Parallel Organization of Cerebellar Pathways to Sensory, Motor, and Associative Forebrain

Abstract
Cerebellar outputs take polysynaptic routes to reach the rest of the brain, impeding conventional tracing efforts. Here we quantify pathways between cerebellar cortex and thalamus, striatum, and neocortex using anterograde and retrograde transsynaptic tracing viruses combined with a novel whole-brain pipeline for quantitative neuron-level analysis using light-sheet microscopy. Retrograde tracing found a majority of descending paths originating from somatomotor cortex, validating the pipeline. Ascending paths encompassed most thalamic nuclei, especially ventral posteromedial and lateral posterior (sensorimotor), mediodorsal (associative), and reticular (modulatory) nuclei.
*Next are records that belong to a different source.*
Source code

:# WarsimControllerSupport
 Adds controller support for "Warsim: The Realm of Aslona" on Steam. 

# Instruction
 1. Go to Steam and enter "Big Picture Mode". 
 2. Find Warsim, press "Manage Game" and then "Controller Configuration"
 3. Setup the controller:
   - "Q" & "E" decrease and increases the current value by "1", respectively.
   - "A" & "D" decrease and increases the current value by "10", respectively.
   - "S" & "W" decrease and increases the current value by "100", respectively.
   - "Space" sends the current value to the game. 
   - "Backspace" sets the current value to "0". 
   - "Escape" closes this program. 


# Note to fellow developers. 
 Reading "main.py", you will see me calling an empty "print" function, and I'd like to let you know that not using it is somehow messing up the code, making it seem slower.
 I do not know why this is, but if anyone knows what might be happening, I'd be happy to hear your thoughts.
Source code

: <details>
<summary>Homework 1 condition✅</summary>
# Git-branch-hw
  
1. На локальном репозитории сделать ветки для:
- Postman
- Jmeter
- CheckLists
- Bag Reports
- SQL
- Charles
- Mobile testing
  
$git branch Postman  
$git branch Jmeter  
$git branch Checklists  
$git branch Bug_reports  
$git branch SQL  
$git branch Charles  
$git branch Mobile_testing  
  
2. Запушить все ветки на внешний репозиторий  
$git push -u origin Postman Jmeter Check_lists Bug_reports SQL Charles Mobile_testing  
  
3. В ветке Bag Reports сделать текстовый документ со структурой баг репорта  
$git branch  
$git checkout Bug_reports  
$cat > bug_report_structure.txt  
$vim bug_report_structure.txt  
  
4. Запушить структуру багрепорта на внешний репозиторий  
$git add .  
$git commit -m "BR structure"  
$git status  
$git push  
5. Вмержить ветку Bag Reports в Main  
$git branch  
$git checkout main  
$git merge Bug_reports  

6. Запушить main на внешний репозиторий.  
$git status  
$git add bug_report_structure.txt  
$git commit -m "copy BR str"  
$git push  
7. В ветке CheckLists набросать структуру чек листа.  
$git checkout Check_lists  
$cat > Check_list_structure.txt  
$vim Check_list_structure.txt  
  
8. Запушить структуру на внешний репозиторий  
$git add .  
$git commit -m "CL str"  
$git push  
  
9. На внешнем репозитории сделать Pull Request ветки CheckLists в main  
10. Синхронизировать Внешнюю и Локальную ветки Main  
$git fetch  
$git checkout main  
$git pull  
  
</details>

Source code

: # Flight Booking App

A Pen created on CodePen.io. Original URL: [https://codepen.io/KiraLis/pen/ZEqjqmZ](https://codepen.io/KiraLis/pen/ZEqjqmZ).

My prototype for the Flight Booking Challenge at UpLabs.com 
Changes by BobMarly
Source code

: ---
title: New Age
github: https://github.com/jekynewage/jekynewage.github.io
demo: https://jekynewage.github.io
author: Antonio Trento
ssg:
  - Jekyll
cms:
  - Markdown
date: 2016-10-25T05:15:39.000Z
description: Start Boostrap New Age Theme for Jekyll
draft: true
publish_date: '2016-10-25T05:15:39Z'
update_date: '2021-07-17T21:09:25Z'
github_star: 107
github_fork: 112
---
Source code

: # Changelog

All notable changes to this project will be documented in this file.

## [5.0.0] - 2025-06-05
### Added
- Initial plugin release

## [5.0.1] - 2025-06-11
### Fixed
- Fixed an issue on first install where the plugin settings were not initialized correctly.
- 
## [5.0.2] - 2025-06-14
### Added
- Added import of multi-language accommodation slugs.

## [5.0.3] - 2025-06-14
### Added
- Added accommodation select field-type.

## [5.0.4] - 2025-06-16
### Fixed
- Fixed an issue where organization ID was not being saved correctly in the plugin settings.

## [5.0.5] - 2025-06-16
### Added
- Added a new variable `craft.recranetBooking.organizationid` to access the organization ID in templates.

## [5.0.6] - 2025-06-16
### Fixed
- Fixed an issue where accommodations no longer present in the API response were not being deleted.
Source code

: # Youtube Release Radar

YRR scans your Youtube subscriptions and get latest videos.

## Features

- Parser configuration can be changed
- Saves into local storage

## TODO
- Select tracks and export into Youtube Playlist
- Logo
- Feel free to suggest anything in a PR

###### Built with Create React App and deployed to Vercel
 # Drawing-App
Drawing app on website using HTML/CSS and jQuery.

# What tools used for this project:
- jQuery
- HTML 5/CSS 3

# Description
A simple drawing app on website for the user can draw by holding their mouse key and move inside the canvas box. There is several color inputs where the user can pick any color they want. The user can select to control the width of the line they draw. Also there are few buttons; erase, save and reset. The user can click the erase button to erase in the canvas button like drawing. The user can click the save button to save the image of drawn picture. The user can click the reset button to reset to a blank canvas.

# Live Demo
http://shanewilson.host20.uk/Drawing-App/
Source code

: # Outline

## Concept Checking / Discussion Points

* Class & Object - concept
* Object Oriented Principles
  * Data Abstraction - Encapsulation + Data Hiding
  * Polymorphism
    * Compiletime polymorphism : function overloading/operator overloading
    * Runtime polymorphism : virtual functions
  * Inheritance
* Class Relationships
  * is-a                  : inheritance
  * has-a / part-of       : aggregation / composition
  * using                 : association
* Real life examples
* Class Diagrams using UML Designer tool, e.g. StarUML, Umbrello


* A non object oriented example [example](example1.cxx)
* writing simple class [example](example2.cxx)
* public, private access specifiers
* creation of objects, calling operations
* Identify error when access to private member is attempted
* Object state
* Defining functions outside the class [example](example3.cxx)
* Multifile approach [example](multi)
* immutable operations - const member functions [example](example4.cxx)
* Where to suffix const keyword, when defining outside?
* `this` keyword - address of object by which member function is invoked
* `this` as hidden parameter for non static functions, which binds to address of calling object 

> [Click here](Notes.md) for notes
For cerebellar output to neocortex, sensorimotor regions contained the most total labeled neurons, but higher projection densities were found in associative areas, including orbital, anterior cingulate, prelimbic, and infralimbic cortex. Patterns of ascending influence correlated with anatomical pathway strengths as measured by brainwide mapping of c-Fos responses to optogenetic inhibition of Purkinje cells. Our results reveal parallel anatomical networks linking single areas of cerebellar cortex to diverse forebrain forebrain targets. We suggest that shared areas of cerebellum are capable of using sensory-motor information to guide both movement and nonmotor functions.